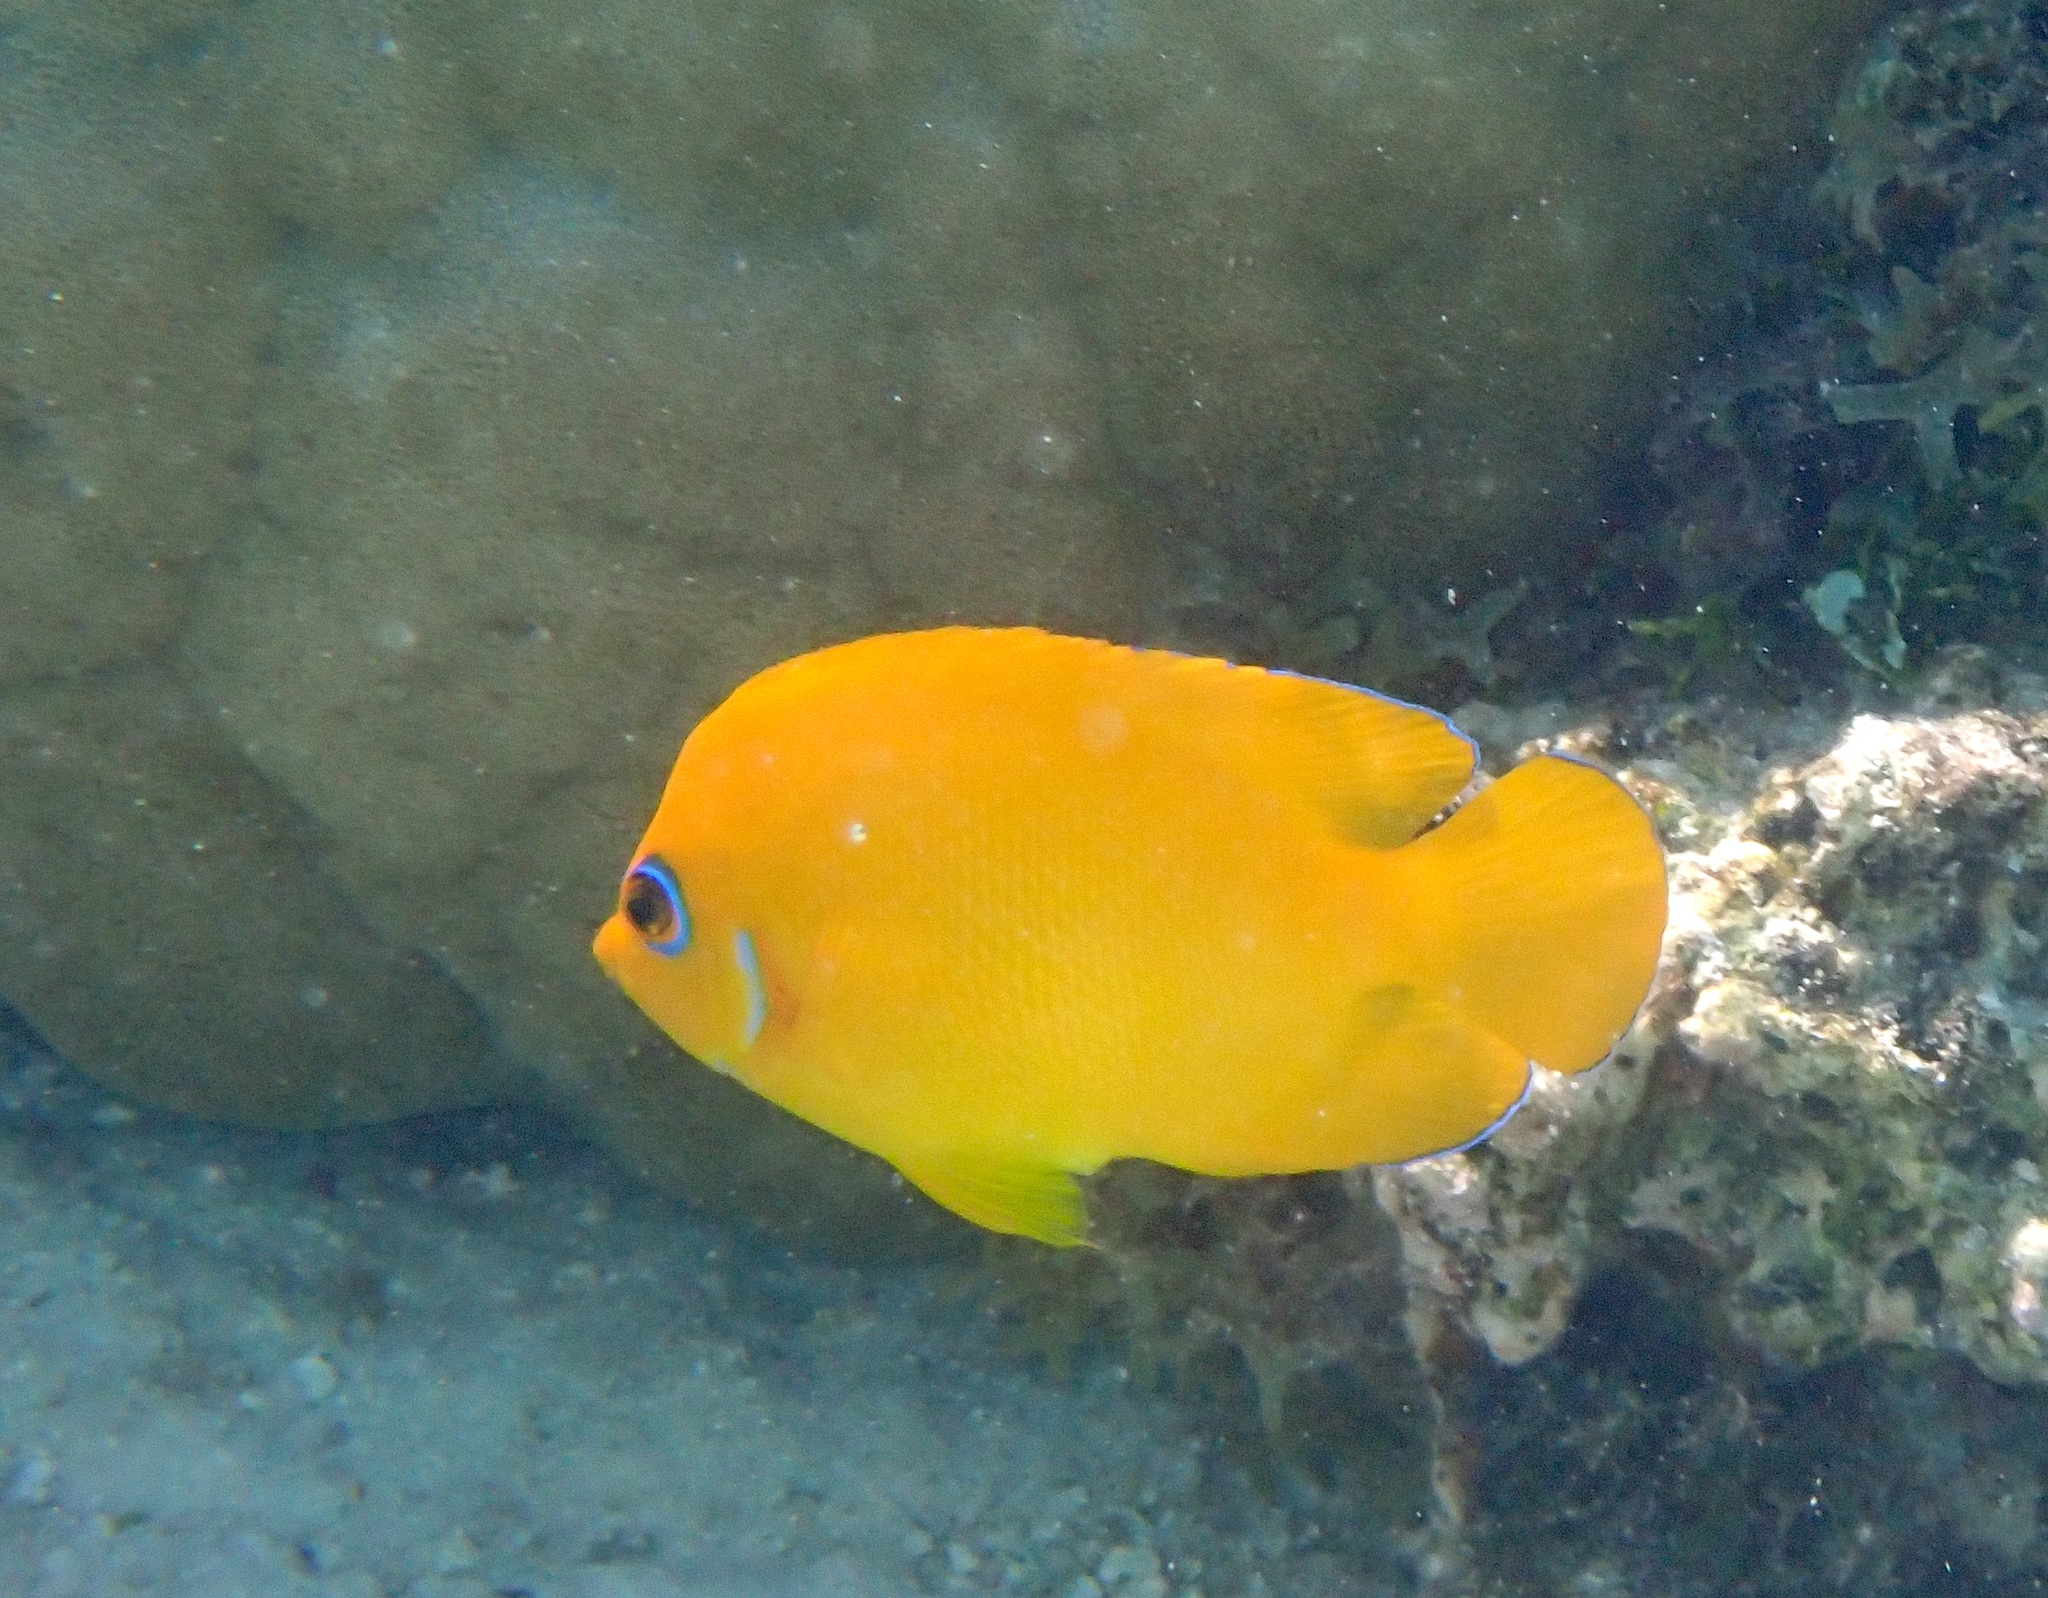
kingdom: Animalia
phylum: Chordata
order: Perciformes
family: Pomacanthidae
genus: Centropyge
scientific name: Centropyge flavissima
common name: Lemonpeel angelfish
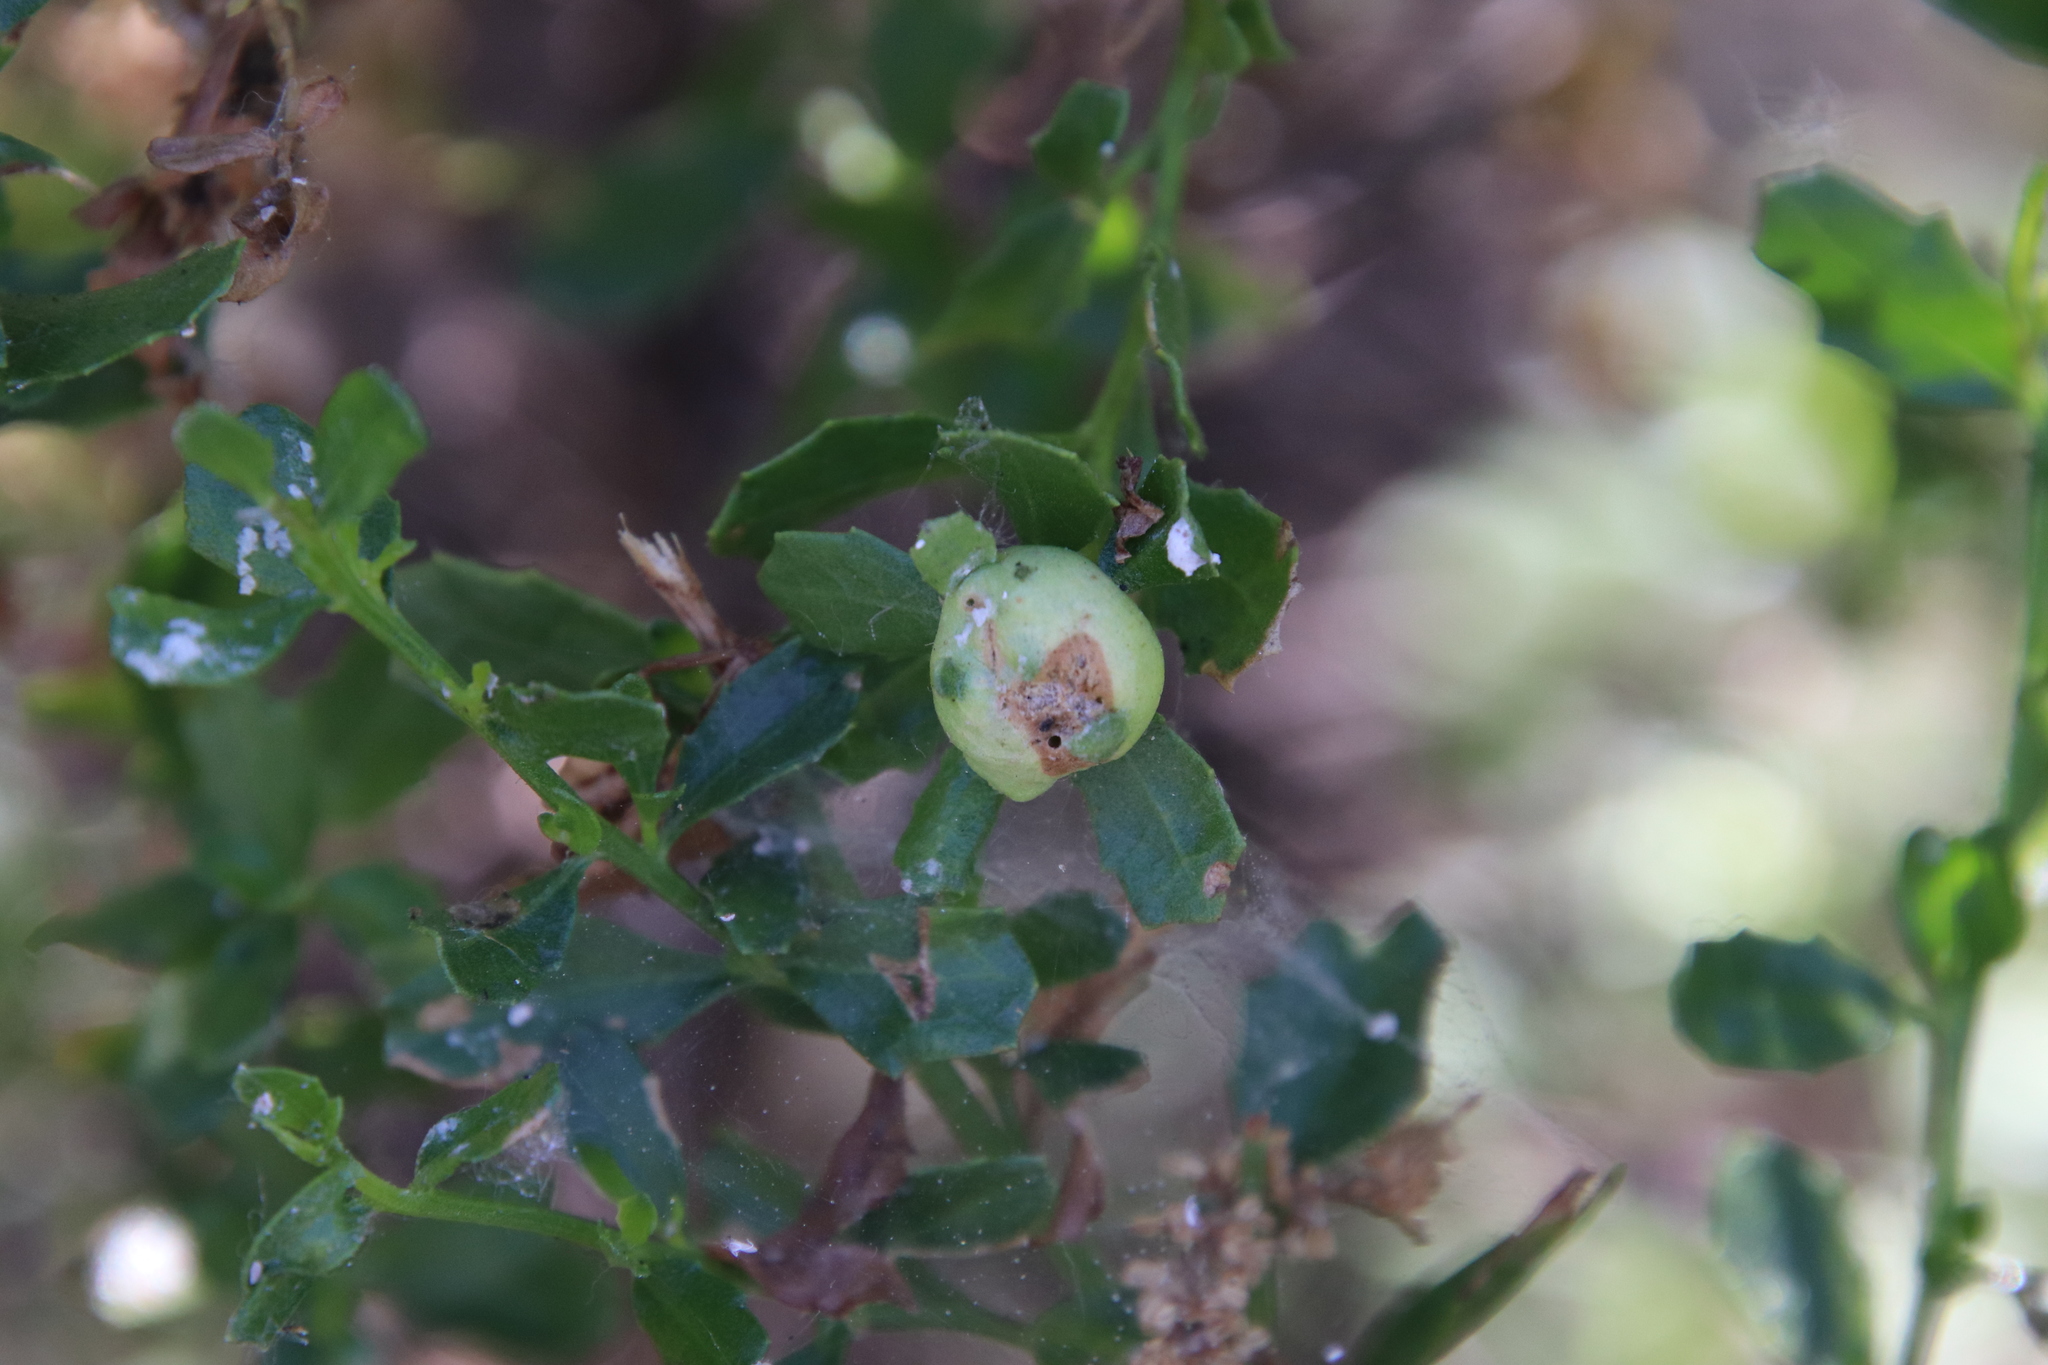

DIRECTIONS:
Give back every line of the records above, word for word, and leave the pictures out.

OUTPUT BELOW:
kingdom: Animalia
phylum: Chordata
order: Perciformes
family: Pomacanthidae
genus: Centropyge
scientific name: Centropyge flavissima
common name: Lemonpeel angelfish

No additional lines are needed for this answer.